EXERCISE REQUIREMENTS: Carry on the passage below about Oxford and the origins of the Network, starting right after its last sentence.

EXCERPTED PASSAGE:
════════════════

The Birthplace of a Network
Nearly
one thousand years ago, a university was founded in England. Nearly one thousand
years later, not only does that same university still exist, but it is ranked
number one in the United Kingdom and consistently ranks among the top ten
universities in the world.12
As one
of the most prestigious institutions of higher learning, specializing in
politics, the psychological sciences, and business, Oxford has a very long and
distinguished history. It has produced dozens of prime ministers. It has
produced archbishops, saints, famous economists like Adam Smith, and famous
writers like R.R. Tolkien (Lord of the Rings) and
Aldous Huxley (Brave New World) as well as
philosophers like Thomas Hobbs and John Locke. Oxford also produced,
approximately one hundred and fifty years ago, the progenitors of
the Network. Let’s flash back to this time in
history, circa 1860.
Two
opposing forces in the British Empire are clashing heads. On one side, many are
arguing that the empire is immoral, expensive, and unnecessary. This argument,
championed by men like William Gladstone, is eroding support for Britain’s
imperial policies. On the other side of the argument stands Benjamin Disraeli.

════════════════

DATA:
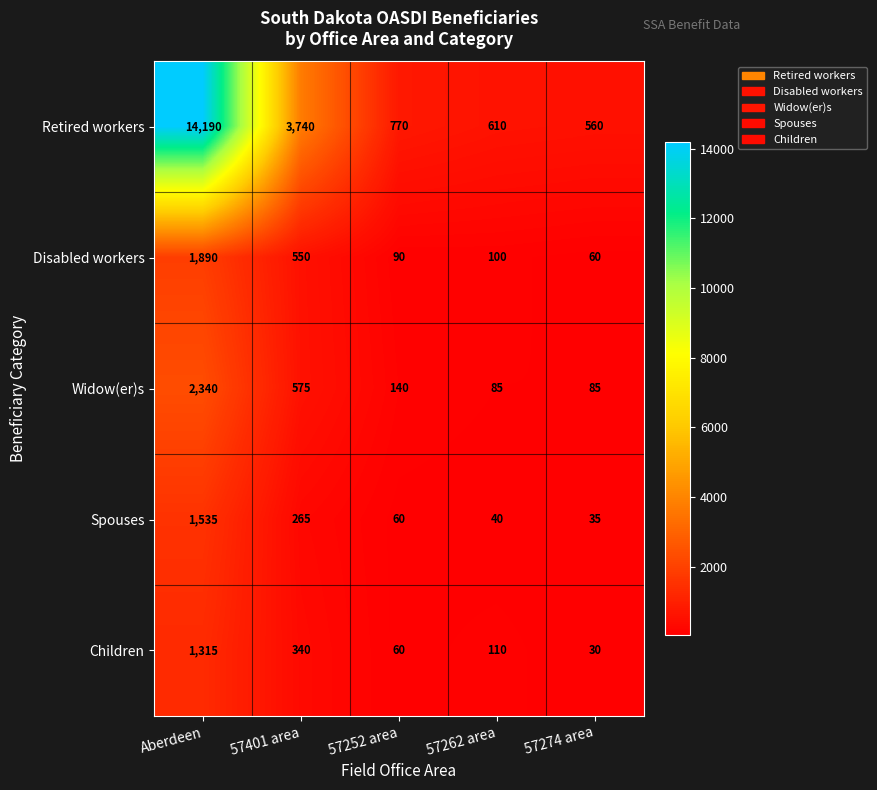

At which label does Disabled workers first exceed 100?

Aberdeen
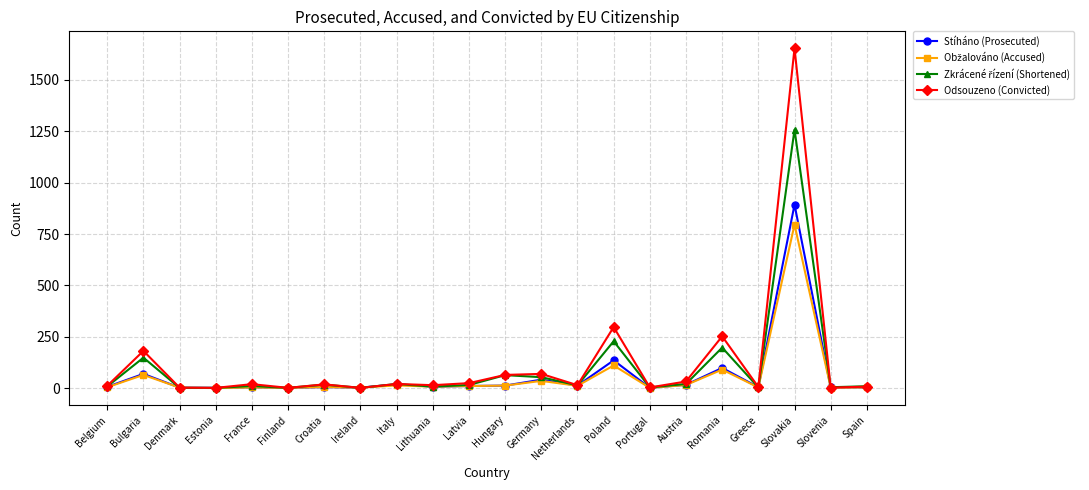

What is the label of the 16th point from the right?

Croatia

════════════════

REPLY TO THE EXERCISE:
Disraeli, a close ally of the queen, is a harsh critic of Gladstone and other
“Little Englanders” who dare to challenge the benefits and necessity of the
empire. Having referred to Gladstone as “God’s only mistake,” the intense
rivalry between Disraeli and Gladstone is legendary. The following provides one
example of their many disagreements:
Disraeli and Gladstone clashed over Britain’s Balkan policy…Disraeli believed in
upholding Britain’s greatness through a tough, “no nonsense” foreign policy that
put Britain’s interests above the “moral law” that advocated emancipation of
small nations. Gladstone, however,
saw the issue in moral terms: the Turks had massacred Bulgarian Christians and
Gladstone therefore believed it was immoral to support the Ottoman Empire.13
Because
Gladstone’s moral arguments were gaining ground, a new institute was formed to
counter the rising tide of anti-imperialism. Quigley writes:
The
Royal Colonial Institute was founded in 1868 to fight the “Little England” idea;
Disraeli as prime minister (1874–1880) dramatized the profit and glamour of
empire by such acts as the purchase of control of the Suez Canal and by granting
Queen Victoria the title of Empress of India; after 1870 it became increasingly
evident that, however expensive colonies might be to a government, they could be
fantastically profitable to individuals and companies supported by such
governments.14
And so,
to protect the profits of Britain’s imperial policies, the rhetoric used to
justify imperialism slowly began to change. One man, appointed to a newly
created professorship at Oxford, led the charge in teaching Oxford
undergraduates the “new imperialism.”
The new imperialism after 1870 was
quite different in tone from that which the Little Englanders had opposed
earlier. The chief changes were that it was justified on grounds of moral duty
and of social reform and not, as earlier, on grounds of missionary activity and
material advantage. The man most responsible for this change was John Ruskin.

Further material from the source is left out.